Tuesday, July 13, 2010

Management - Trust

The word trust is for company life what love is for the movie industry: so much used and so often abused that most people develop for it the same self-protecting indifference that nurses and doctors must have for blood.


I checked out three different dictionaries, one Australian (The Macquarie Dictionary), one English (Collins Dictionary of the English Language), and one American (The American Heritage Dictionary of the English Language). Their first definitions of trust sound as follows: "Reliance on the integrity, justice, etc., of a person, or on some quality or attribute of a thing, confidence"; "Reliance on and confidence in the truth, worth, reliability, etc., of a person or thing; faith"; "Firm reliance; confident belief; faith".

The only two words all those definitions have in common are reliance and faith. But then, how do you reconcile the trust that many managers claim to have in their employees with their obsessive checking, reviewing, verifying, controlling? The answer is very simple: you cannot. To put it bluntly: you can't have the cake and eat it too! The more closely you need to check on what somebody does, the less you can claim to trust her integrity, quality, and reliability.

Some years ago, I worked for the Swiss subsidiary of a large telecommunication company. Engineers still had to stamp cards four times a day to record their working hours, and managers were supposed to check the cards and sign them at the end of each month. As soon as I took over the responsibility of a software development department, I called everybody in and told them: "As you know, I am responsible for ensuring that your stamp-cards are correctly filled in before passing them on to the administration department. I find this equivalent to treating you as children, rather than responsible professionals. Therefore, I shall not check any card. At the end of each month, I will just see that you have filled them in, sign them up, and pass them on. Please don't put me in a difficult situation with the bean counters. Further, if you want to take half a day or one full day off work, please do not ask me. Let me know before you go, but don't wait for my approval, because you are not going to get any. A note on my desk or an email will do. You are the best person to know whether you can take time off without compromising the project you are working on. Who am I to decide the importance of what you have to do at home? Aren't we supposed to be responsible adults?"

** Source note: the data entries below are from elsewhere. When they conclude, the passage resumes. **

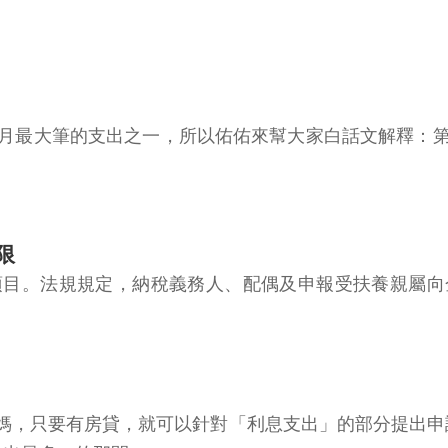
月最大筆的支出之一，所以佑佑來幫大家白話文解釋：第
限
項目。法規規定，納稅義務人、配偶及申報受扶養親屬向
媽，只要有房貸，就可以針對「利息支出」的部分提出申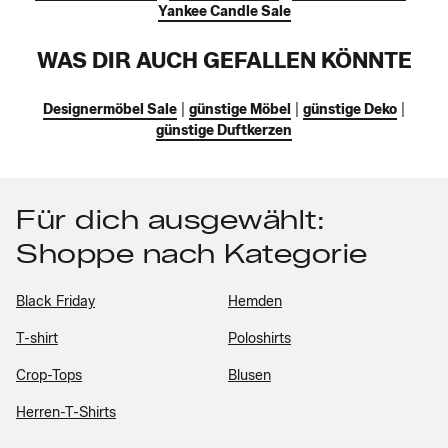
Yankee Candle Sale
WAS DIR AUCH GEFALLEN KÖNNTE
Designermöbel Sale
|
günstige Möbel
|
günstige Deko
|
günstige Duftkerzen
Für dich ausgewählt:
Shoppe nach Kategorie
Black Friday
Hemden
T-shirt
Poloshirts
Crop-Tops
Blusen
Herren-T-Shirts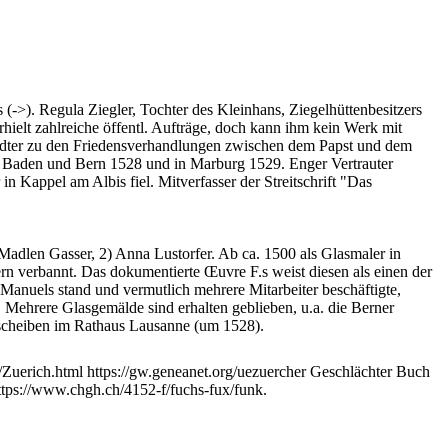
>). ​Regula Ziegler, Tochter des Kleinhans, Ziegelhüttenbesitzers
ielt zahlreiche öffentl. Aufträge, doch kann ihm kein Werk mit
andter zu den Friedensverhandlungen zwischen dem Papst und dem
n Baden und Bern 1528 und in Marburg 1529. Enger Vertrauter
in Kappel am Albis fiel. Mitverfasser der Streitschrift "Das
Madlen Gasser, 2) Anna Lustorfer. Ab ca. 1500 als Glasmaler in
n verbannt. Das dokumentierte Œuvre F.s weist diesen als einen der
Manuels stand und vermutlich mehrere Mitarbeiter beschäftigte,
. Mehrere Glasgemälde sind erhalten geblieben, u.a. die Berner
scheiben im Rathaus Lausanne (um 1528).
e/Zuerich.html https://gw.geneanet.org/uezuercher Geschlächter Buch
tps://www.chgh.ch/4152-f/fuchs-fux/funk.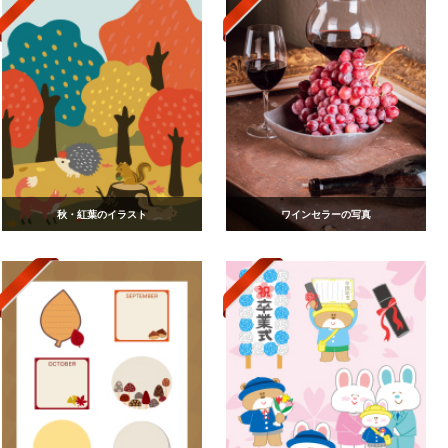
秋・紅葉のイラスト
ワインセラーの写真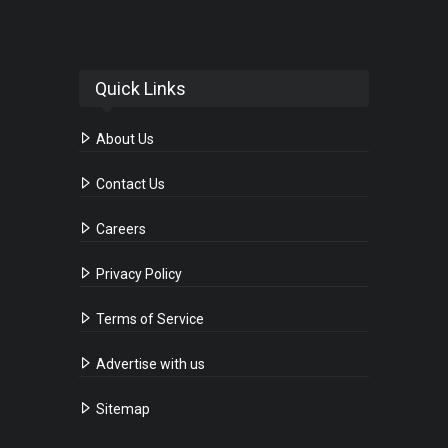
Quick Links
About Us
Contact Us
Careers
Privacy Policy
Terms of Service
Advertise with us
Sitemap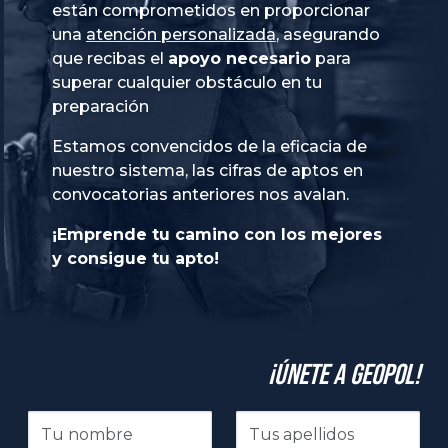
están comprometidos en proporcionar
una
atención personalizada
, asegurando
que recibas el
apoyo necesario
para
superar cualquier obstáculo en tu
preparación
Estamos convencidos de la eficacia de
nuestro sistema, las cifras de aptos en
convocatorias anteriores nos avalan.
¡Emprende tu camino con los mejores
y consigue tu apto!
¡Únete a GeoPol!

I was strongly criticised by MY superior for taking such a stand but, ultimately, how and whether I checked on my people was my call.

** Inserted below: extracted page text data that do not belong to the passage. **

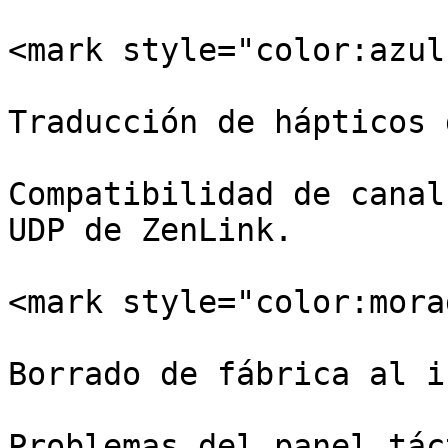
<mark style="color:azul
Traducción de hápticos 
Compatibilidad de canal
UDP de ZenLink.

<mark style="color:mora
Borrado de fábrica al i
Problemas del panel tác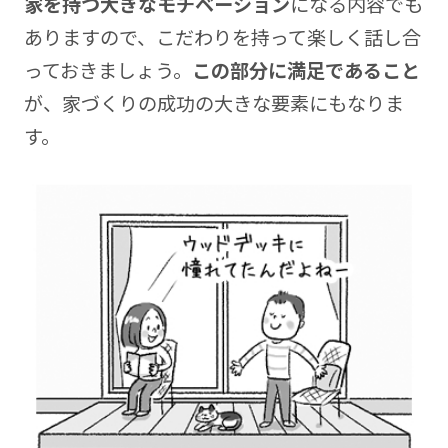
家を持つ大きなモチベーション
になる内容でも
ありますので、こだわりを持って楽しく話し合
っておきましょう。
この部分に満足であること
が、家づくりの成功の大きな要素にもなりま
す。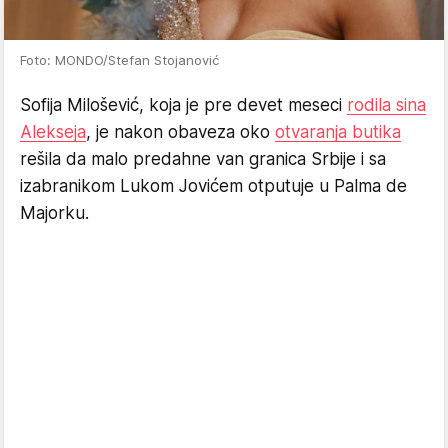
Foto: MONDO/Stefan Stojanović
Sofija Milošević, koja je pre devet meseci
rodila sina
Alekseja
, je nakon obaveza oko
otvaranja butika
rešila da malo predahne van granica Srbije i sa
izabranikom Lukom Jovićem otputuje u Palma de
Majorku.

In two occasions the administration detected mistakes in one of the cards and sent it back to me, but that was small price to pay for showing to my engineers that I trusted them. The guy whose card was sent back (the same person in both occasions) felt that he had let me down and was very sorry to have caused me problems.

I was the first manager in a company of almost two thousand people to challenge that regulation. The stamp-cards were abolished a couple of years later, totally independently of my stand, but I could have not waited for it to happen. For me, it was a matter of principle.

Anyhow, the engineers were so used to being kept on a short leash, that some found it difficult to adjust to the newly gained freedom. In several occasions, people came to me and asked me whether I thought they could take the next day off. "You just want to shy away from your responsibility", I always replied. "If you have to ask me whether you can stay at home, it probably means that you shouldn't, and you know it. I am definitely not going to leave you off the hook. Freedom always comes with responsibility and this is entirely your call". You should have seen their faces... They had to grow up and couldn't go anymore to 'daddy' and ask for a favour!

After a while, everybody got accustomed to working that way and took it for granted that it wasn't the boss's task to check on people.

Obviously, if I had been inconsistent with my statements and checked the cards, I would have lost all credibility and, with it, the trust of my people. And this brings me to a crucial question concerning reciprocal trust: can an untrusting person be trustworthy? I would tend to answer no. People often project onto others what they think or feel true for themselves. This is cheap psychology, but you know that I am right. Then, what does this tell you about a boss who is concerned that you overload your expense claims or spend too much time at the coffee machine?